Aortic transection with multi-organ infarcts and bilateral popliteal artery occlusions

Case contributed by Chris Newman

Presentation

Shock trauma. Head and chest injury. Deformed leg.

Patient Data

Age: 30 years
Gender: Male
  • bilateral intercostal catheters, endotracheal tube and enteric tube. The enteric tube tip is not well seen below the diaphragm and appears malpositioned
  • opacity within the right mid to lower zone may represent a traumatic contusion or atelectasis/collapse
  • the mediastinum and aortic knuckle appear slightly ill-defined and widened within the limits of the supine examination

Chest

  • malpositioned enteric tube with tip at the gastro-esophageal junction
  • small volume bilateral pneumothoraces with bilateral ICCs in situ. Trace left hemothorax
  • trace volume pneumonediastinum
  • bilateral lower lobe collapse
  • right posterior 1st rib fracture
  • irregular filling defect within the lumen of the aorta with extensive wall thickening and para-aortic stranding located within the proximal descending thoracic aorta in keeping with an acute aortic transection

Abdomen and Pelvis

  • ill-defined perfusion abnormality / hypoattenuation within the right hepatic lobe
  • wedge-shaped peripheral hypoattenuation within both kidneys and the spleen
  • small filling defect within the IVC, just superior to the draining right renal vein
  • small volume hemoperitoneum
  • complete occlusion of both popliteal arteries, with the left occurring just above the knee crease and the right just below the knee crease
  • comminuted left mid-shaft femur fracture

Case Discussion

Aortic transections are life threatening injuries.
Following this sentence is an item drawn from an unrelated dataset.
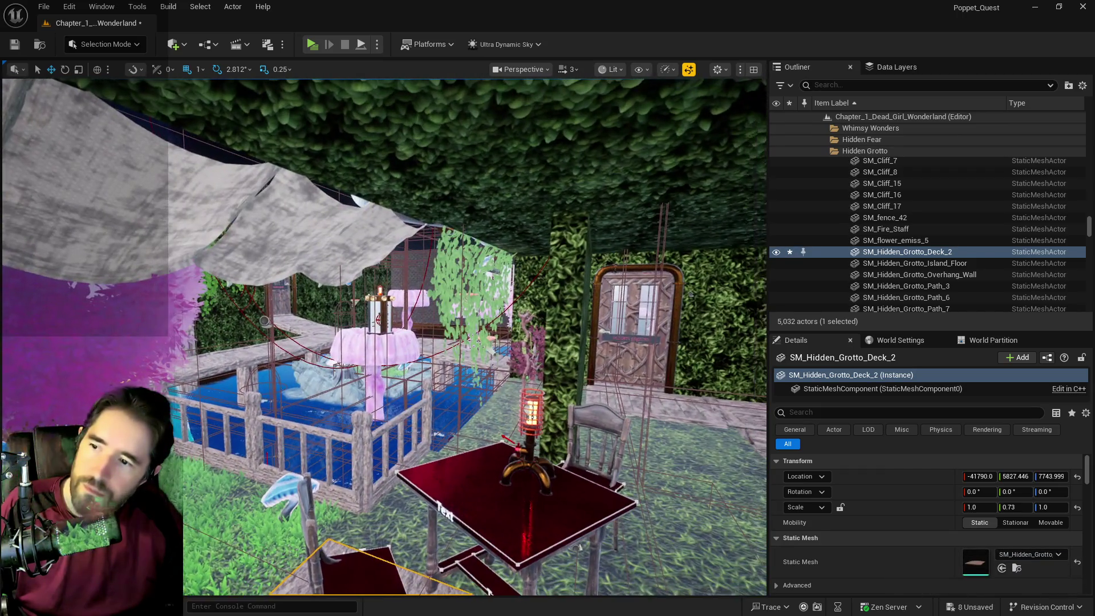
pyautogui.scroll(5, 383, 337)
This case outlines diffuse embolic sequelae associated within the abdomen and both limbs.

The small filling defect within the IVC was through to be venous thrombus / fat embolism from the left femur long bone fracture - it is always important to check both the venous system and the pulmonary arteries for emboli in the setting of long bone fractures. 

This patient survived and went onto having urgent endo-luminal thoracic aortic graft and bilateral popliteal thrombectomies.